- [DATASET ENTRIES]:

Begin

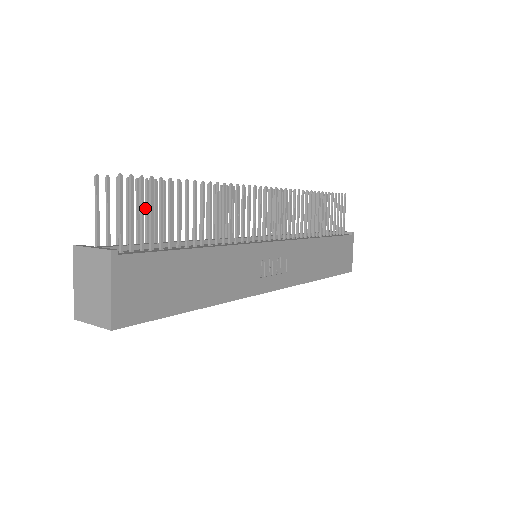
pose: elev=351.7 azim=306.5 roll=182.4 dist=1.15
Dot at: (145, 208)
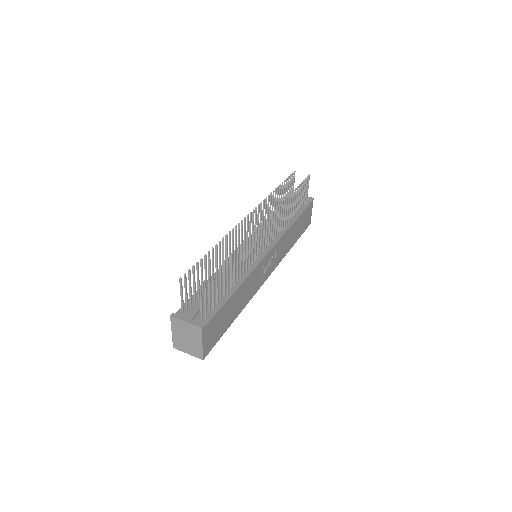
Dot at: (201, 274)
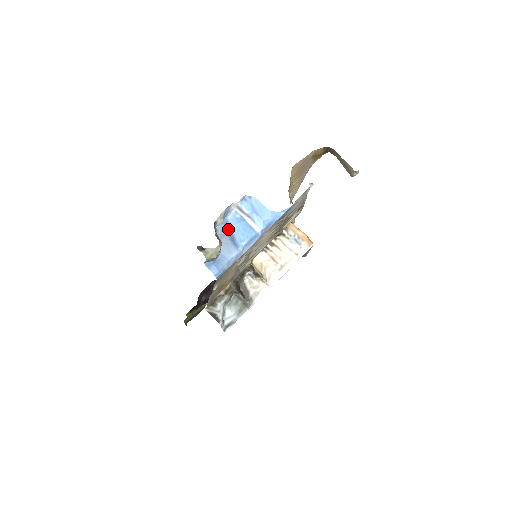
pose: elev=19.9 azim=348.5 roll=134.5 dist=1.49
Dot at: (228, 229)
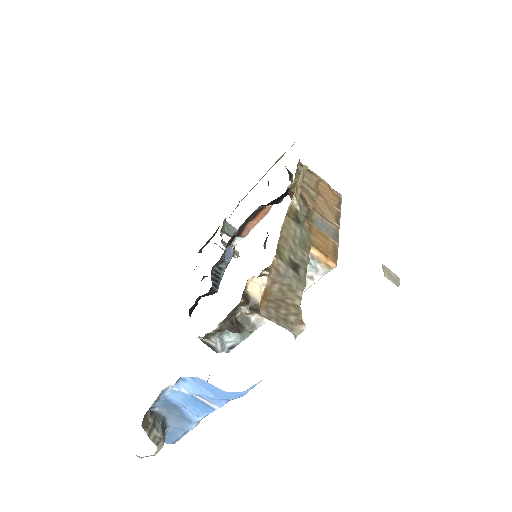
Dot at: (170, 405)
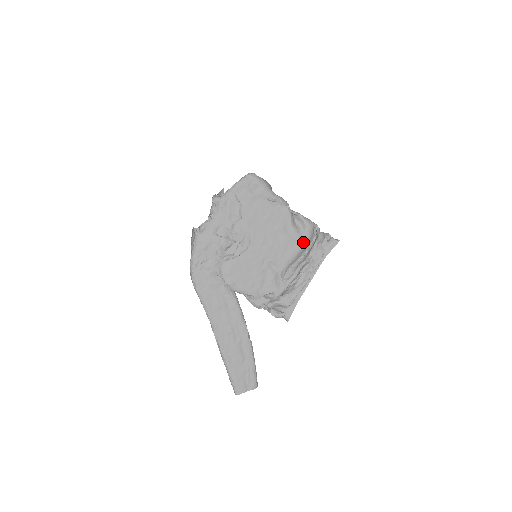
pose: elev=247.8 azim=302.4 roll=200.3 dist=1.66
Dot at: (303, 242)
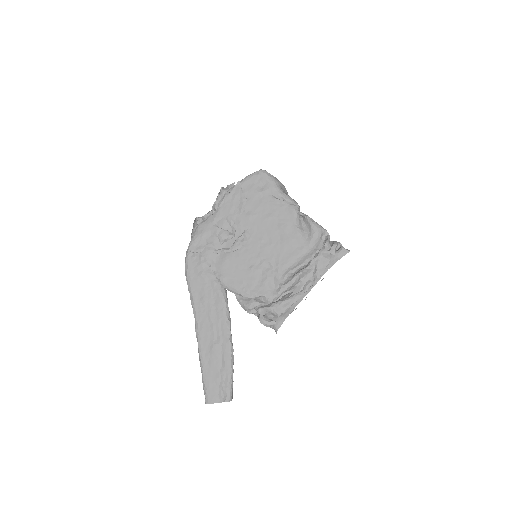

End

- [YOUR GOAL]: Copy out every one of the records above word for word, and leave the pictures out of your copy.

- [TASK SOLUTION]:
pose: elev=351.7 azim=306.5 roll=182.4 dist=1.15
Dot at: (145, 208)
Dot at: (201, 274)
pose: elev=19.9 azim=348.5 roll=134.5 dist=1.49
Dot at: (228, 229)
Dot at: (170, 405)
pose: elev=247.8 azim=302.4 roll=200.3 dist=1.66
Dot at: (303, 242)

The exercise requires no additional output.